__Work task__:
Repeat the data exactly. Pictures stay out.

[Stored data entries]
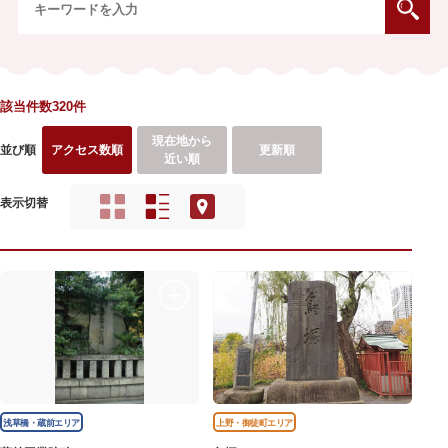
該当件数320件
現在地から
並び順
アクセス数順
更新順
近い順
表示切替
浅草橋・蔵前エリア
上野・御徒町エリア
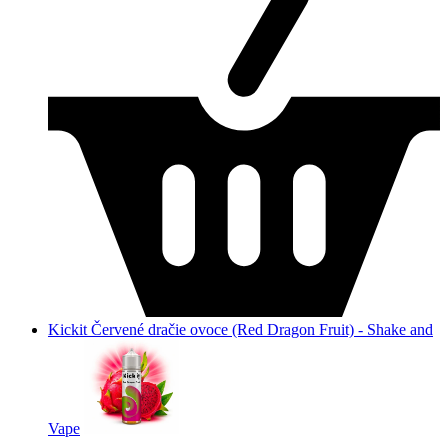
Kickit Červené dračie ovoce (Red Dragon Fruit) - Shake and
Vape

__Exercise output__:
該当件数320件
現在地から
並び順
アクセス数順
更新順
近い順
表示切替
浅草橋・蔵前エリア
上野・御徒町エリア
Kickit Červené dračie ovoce (Red Dragon Fruit) - Shake and
Vape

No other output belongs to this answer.